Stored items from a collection
------------------------------

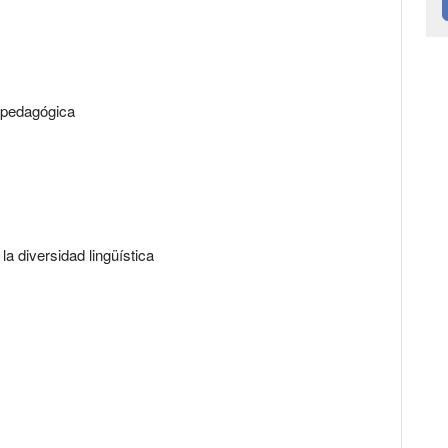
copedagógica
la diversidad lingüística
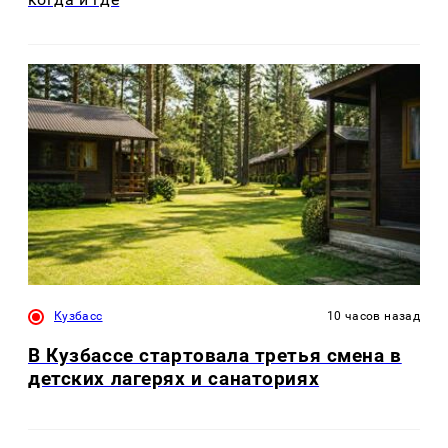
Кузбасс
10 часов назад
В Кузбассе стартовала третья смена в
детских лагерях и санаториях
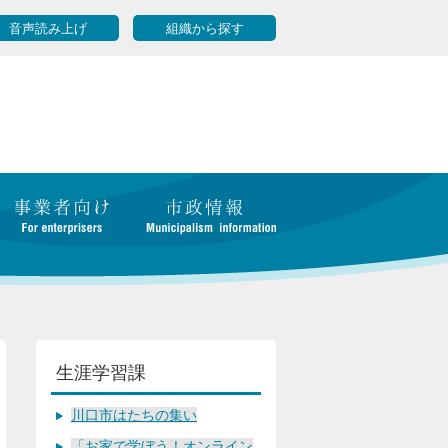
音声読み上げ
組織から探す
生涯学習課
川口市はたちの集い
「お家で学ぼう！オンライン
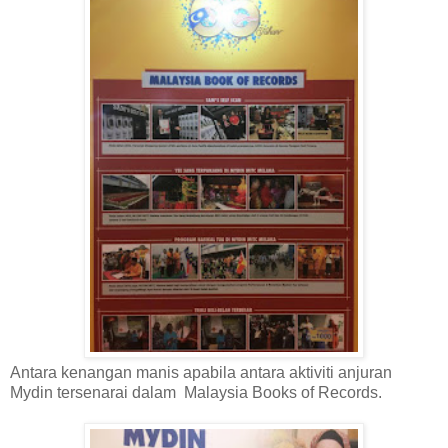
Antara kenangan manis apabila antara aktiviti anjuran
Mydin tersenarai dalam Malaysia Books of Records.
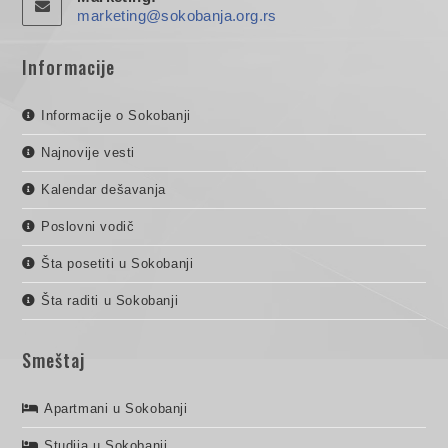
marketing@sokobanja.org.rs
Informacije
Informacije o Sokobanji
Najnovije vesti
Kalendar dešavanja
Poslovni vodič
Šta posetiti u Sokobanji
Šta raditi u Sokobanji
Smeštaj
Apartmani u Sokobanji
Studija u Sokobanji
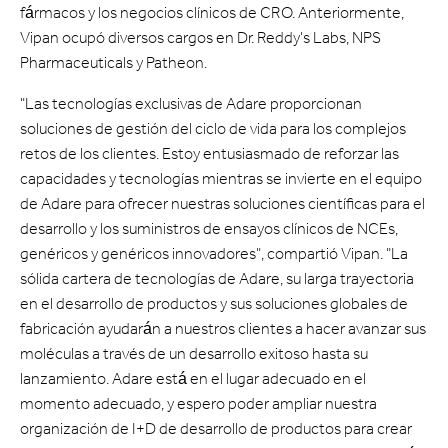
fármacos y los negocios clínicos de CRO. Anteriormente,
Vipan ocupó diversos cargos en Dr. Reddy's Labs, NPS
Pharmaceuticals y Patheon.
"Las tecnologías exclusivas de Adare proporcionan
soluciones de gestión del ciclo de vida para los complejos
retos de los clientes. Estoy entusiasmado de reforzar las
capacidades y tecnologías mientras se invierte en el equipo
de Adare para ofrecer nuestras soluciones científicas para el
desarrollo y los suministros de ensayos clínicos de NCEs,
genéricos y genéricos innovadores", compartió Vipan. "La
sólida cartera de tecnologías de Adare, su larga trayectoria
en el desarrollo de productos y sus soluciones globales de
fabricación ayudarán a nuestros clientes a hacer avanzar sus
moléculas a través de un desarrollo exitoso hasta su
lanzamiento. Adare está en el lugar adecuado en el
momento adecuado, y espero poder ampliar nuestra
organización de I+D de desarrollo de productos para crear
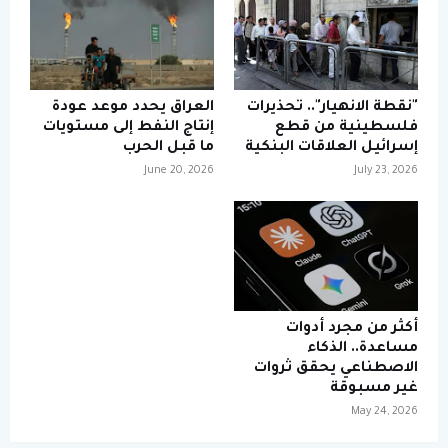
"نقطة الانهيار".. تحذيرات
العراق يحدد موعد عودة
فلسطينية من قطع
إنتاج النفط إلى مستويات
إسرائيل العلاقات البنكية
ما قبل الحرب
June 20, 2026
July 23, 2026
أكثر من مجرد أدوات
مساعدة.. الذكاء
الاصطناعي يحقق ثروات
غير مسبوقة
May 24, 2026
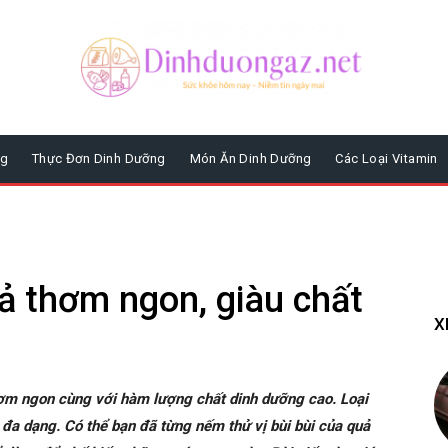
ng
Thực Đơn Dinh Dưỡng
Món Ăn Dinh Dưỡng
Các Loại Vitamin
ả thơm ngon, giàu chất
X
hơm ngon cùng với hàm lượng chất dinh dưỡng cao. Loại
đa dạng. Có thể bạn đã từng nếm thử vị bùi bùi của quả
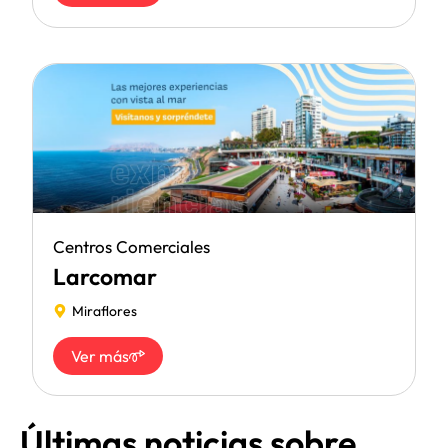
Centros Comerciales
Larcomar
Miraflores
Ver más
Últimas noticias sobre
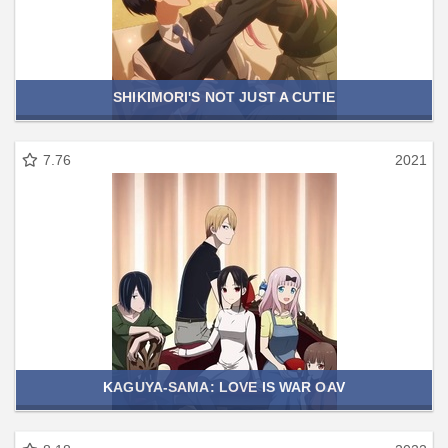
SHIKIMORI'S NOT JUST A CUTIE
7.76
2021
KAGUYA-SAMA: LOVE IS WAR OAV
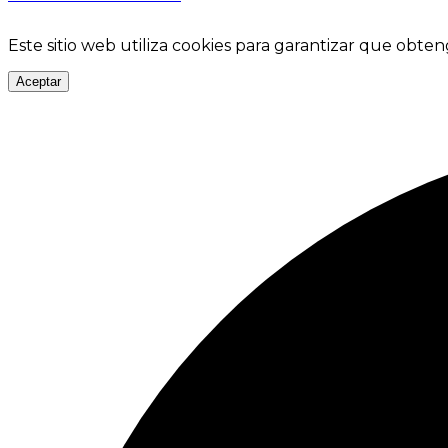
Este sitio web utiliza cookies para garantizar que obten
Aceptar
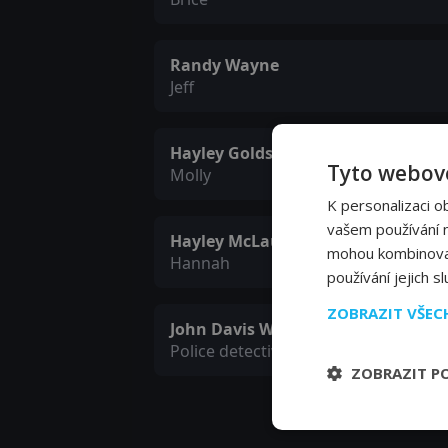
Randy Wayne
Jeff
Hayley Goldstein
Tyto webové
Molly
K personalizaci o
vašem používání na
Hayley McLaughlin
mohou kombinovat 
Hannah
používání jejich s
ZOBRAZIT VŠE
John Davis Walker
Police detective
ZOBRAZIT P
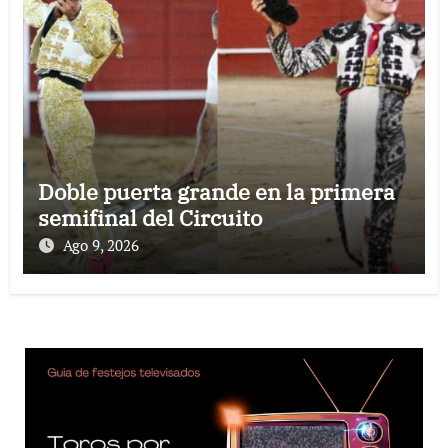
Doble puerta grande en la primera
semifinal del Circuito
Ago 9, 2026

------------------------------

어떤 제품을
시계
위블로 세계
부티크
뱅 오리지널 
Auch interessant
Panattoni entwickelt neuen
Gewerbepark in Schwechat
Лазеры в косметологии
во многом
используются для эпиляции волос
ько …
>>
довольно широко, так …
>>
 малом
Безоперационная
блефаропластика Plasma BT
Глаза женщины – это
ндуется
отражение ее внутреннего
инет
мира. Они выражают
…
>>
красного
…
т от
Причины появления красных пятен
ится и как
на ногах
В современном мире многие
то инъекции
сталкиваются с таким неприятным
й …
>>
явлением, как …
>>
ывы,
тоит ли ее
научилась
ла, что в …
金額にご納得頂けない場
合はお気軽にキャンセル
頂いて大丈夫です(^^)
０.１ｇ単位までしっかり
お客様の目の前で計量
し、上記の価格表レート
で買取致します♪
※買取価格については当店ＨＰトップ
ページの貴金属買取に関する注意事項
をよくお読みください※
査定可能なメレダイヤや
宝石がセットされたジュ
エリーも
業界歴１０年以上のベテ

------------------------------

WORK INSTRUCTIONS: In the records above, find the line with "Apartmani u Sokobanji". Print exactly from there through the line with "de Adare para", minus the pictures.

RESULT OF THE EXERCISE:
Apartmani u Sokobanji
Studija u Sokobanji
fármacos y los negocios clínicos de CRO. Anteriormente,
Vipan ocupó diversos cargos en Dr. Reddy's Labs, NPS
Pharmaceuticals y Patheon.
"Las tecnologías exclusivas de Adare proporcionan
soluciones de gestión del ciclo de vida para los complejos
retos de los clientes. Estoy entusiasmado de reforzar las
capacidades y tecnologías mientras se invierte en el equipo
de Adare para ofrecer nuestras soluciones científicas para el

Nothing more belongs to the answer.